D’origine française et vietnamienne, Thuy Aurélie est docteure en lettres, artiste de la parole et mère de deux jeunes enfants. Elle est professeure en psychosociologie des relations humaines à l’Université du Québec à Rimouski où elle enseigne notamment dans les programmes en art. Elle partage sa vie entre le Bas-Saint-Laurent et la Gaspésie.
Démarche
Je suis Thủy Aurélie-Tisseuse-de-Soie
Par mes mots
Je tisse des fils
Souples et élastiques
Qui relient les êtres ensemble
Et les sortent de l’isolement
Mes mots magiques
Alchimiques
Renouent les filiations rompues
Rétablissent les arbres généalogiques
Les liens d’amour blessés
À l’horizontale et à la verticale
Je mets du moelleux dans l’essieu
De l’humide dans l’aride
Je m’incline devant ma lignée
Je la fais exister par des mots
Qui dansent sur le papier
Extrait du Kasàlà de Thuy Aurélie-la-Tisseuse-de-Soie
Passionnée par tout ce qui touche à la migration, l’exil, la filiation et la transmission, j’explore particulièrement la transmission filiale en contexte d’exil et de post-exil à travers l’écriture, la parole et la rencontre.

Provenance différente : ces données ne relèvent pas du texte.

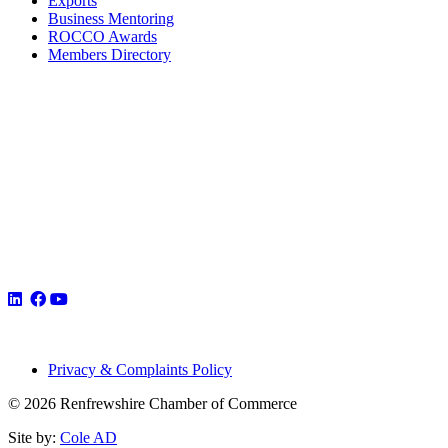
Exports
Business Mentoring
ROCCO Awards
Members Directory
Privacy & Complaints Policy
© 2026 Renfrewshire Chamber of Commerce
Site by:
Cole AD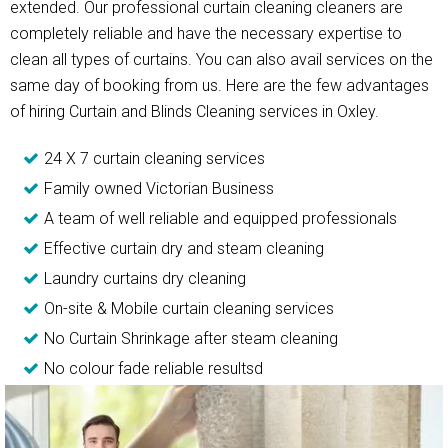
extended. Our professional curtain cleaning cleaners are
completely reliable and have the necessary expertise to
clean all types of curtains. You can also avail services on the
same day of booking from us. Here are the few advantages
of hiring Curtain and Blinds Cleaning services in Oxley.
24 X 7 curtain cleaning services
Family owned Victorian Business
A team of well reliable and equipped professionals
Effective curtain dry and steam cleaning
Laundry curtains dry cleaning
On-site & Mobile curtain cleaning services
No Curtain Shrinkage after steam cleaning
No colour fade reliable resultsd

Je pratique l’art du kasàlà contemporain, un poème de célébration originaire d’Afrique subsaharienne, qui m’a été transmis par le professeur d’origine congolaise Jean Kabuta. Ce poème-récit inscrit la personne dans sa lignée, son histoire, son territoire et ses relations, révélant ainsi sa noblesse et son mystère. Il invite à la gratitude et l’émerveillement devant le Vivant et les liens, visibles et invisibles, qui nous relient. Je transmets cet art poétique à la dimension rituelle, en organisant des soirées qui rassemblent les femmes et les artistes issu·es de la diversité.
J’ai notamment mis en place le projet « Nos lignées de femmes » dans la Baie des Chaleurs, en partenariat avec les centres de femmes Femmes en mouvement à Bonaventure et Centr’Elles à Saint-Omer, pour célébrer les lignées dont nous sommes issues. Le projet s’est clôturé par des lectures publiques de kasàlà devant la communauté, un site Web (Nos lignées de femmes) et une exposition à la galerie d’art de l’UQAR.

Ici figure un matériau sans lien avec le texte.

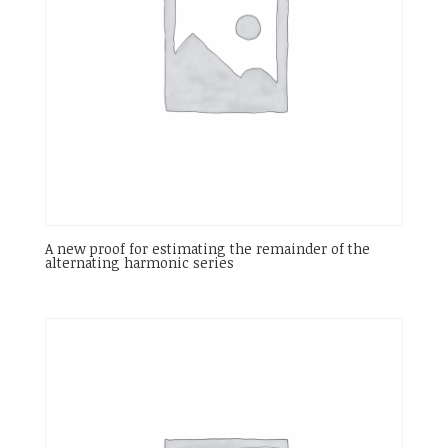
A new proof for estimating the remainder of the
alternating harmonic series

J’ai participé aussi à la performance « La danse du caribou » du metteur en scène Francis Richard (Théâtre de la Petite Marée), en écrivant et récitant le kasàlà du caribou avec 120 élèves de l’école primaire de New Richmond, plusieurs artistes et une marionnette géante de caribou, au sommet du Mont Ernest-Laforce dans le parc de la Gaspésie.
Que ce soit en Gaspésie, au Bas-Saint-Laurent ou à Montréal, je cherche à faire entendre les voix des femmes qu’on n’entend pas, à tisser des liens entre les communautés, à créer des espaces de dialogue qui rassemblent, élèvent et placent le sacré au cœur de la rencontre.